The TAA was heavily involved in the Capitol occupation last year, and has built up a reputation among fellow activists and other progressive groups, which have already begun to take note of the its position. The goal of the resolution is to send a message that labor is back, and we are not willing to pay for a crisis we did not create. Getting collective bargaining back is not enough. We demand the health and retirement benefits taken away, and the social services, upon which many working people--including those who are not organized into unions--depend.

Charity Schmidt, a member of the TAA's executive board, put it this way:

The source of power for our uprising came from civil society. The response of rank-and-file and grassroots activists galvanized union leadership and the Democratic Party. To maintain our collective power, we must be affirmative in our platform--this is why it's so important to make demands on our elected officials. This also maintains a space for democratic discussion. For the TAA, the resolution has inspired us to talk about what we want our union to stand for. The discussion is shaping the ideas we will fight for in the coming months, and beyond the recall of Scott Walker.

To date, the only candidate who has promised to veto any budget that does not include restoration of collective bargaining rights to public workers is Kathleen Falk, and this statement has gained her the endorsement of many of Wisconsin's most important unions: Wisconsin State Employees Union/American Federation of State, County and Municipal Employees Council 24, Wisconsin Education Association Council and AFT-Wisconsin.

But Falk, Dane County's first woman County Executive, is not the pro-labor politician that she makes herself out to be. In her declaration of candidacy, Falk recalled her past work with unions, saying, "I sat down with eight unions and negotiated cuts in their pay, increases in their cost sharing of what they pay in their health insurance. I got the job done without abandoning workers' rights."

Falk made it clear that she is proud of the concessions that she negotiated from unions in her position as county executive, including proposing a 3 percent pay cut for 2,500 county workers in 2010 after already having won a 5 percent cut from them the previous year and after threatening them with layoffs. When Falk isn't shaving off worker wages and benefits, she is proposing service cuts, demonstrating that she agrees with the political consensus between the two major parties: Debt crises must be solved by making working people pay.

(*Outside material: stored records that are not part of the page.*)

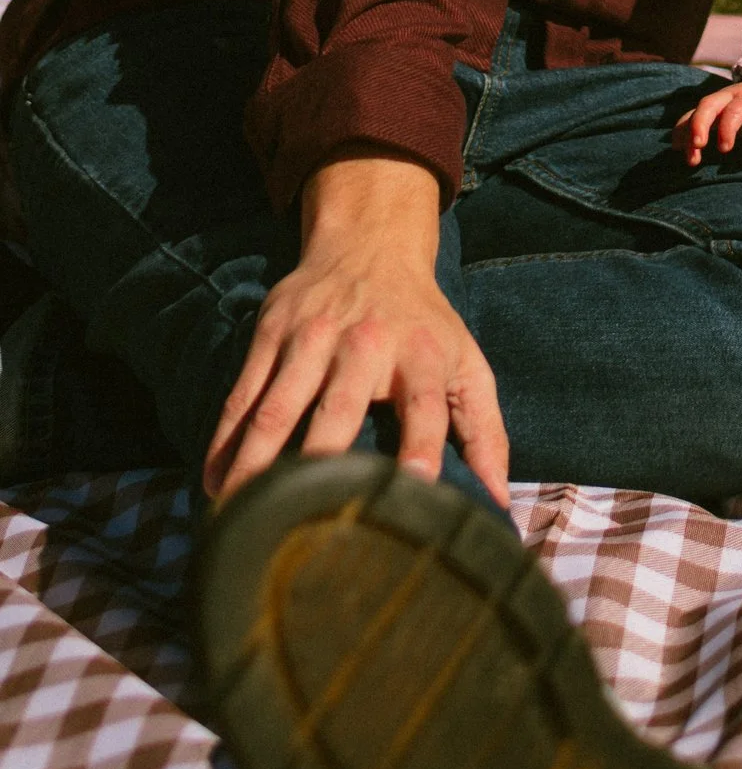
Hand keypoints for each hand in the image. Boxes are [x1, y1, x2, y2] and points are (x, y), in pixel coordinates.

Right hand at [207, 154, 508, 504]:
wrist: (371, 244)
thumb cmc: (424, 323)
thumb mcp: (467, 364)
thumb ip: (486, 432)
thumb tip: (499, 504)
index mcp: (422, 354)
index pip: (426, 406)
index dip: (422, 447)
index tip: (413, 492)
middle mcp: (366, 343)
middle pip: (337, 410)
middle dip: (318, 465)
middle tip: (300, 524)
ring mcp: (312, 336)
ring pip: (276, 408)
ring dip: (255, 464)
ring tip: (240, 516)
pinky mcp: (271, 332)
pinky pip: (242, 394)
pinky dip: (225, 441)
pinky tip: (214, 483)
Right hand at [677, 70, 741, 162]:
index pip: (734, 110)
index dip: (727, 129)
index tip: (725, 149)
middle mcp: (728, 96)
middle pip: (708, 104)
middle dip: (699, 124)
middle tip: (698, 146)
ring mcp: (716, 101)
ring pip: (695, 111)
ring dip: (687, 133)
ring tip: (690, 157)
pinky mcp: (708, 109)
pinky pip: (690, 116)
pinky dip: (681, 130)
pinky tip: (678, 148)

Falk, in fact, briefly attended the February 23 TAA general membership meeting shortly after the resolution passed. She was challenged by ISO member and TAA activist Dan Suarez on her record of cutting county workers' wages. In a room full of committed union members, she stuck by her commitment to make public-sector workers across the state pay their "fair share": that is, accept more concessions or face layoffs.

With many unions already behind Falk and some individual TAA members supporting her endorsement, the TAA resolution is an important reminder that knee-jerk endorsements for candidates who can't manage to promise a minimally pro-worker platform is not a winning strategy for the labor movement.

The union's role should be to fight for candidates who will genuinely have workers' interests at heart, not career politicians who will pay lip service to collective bargaining, but take away union gains through that very process.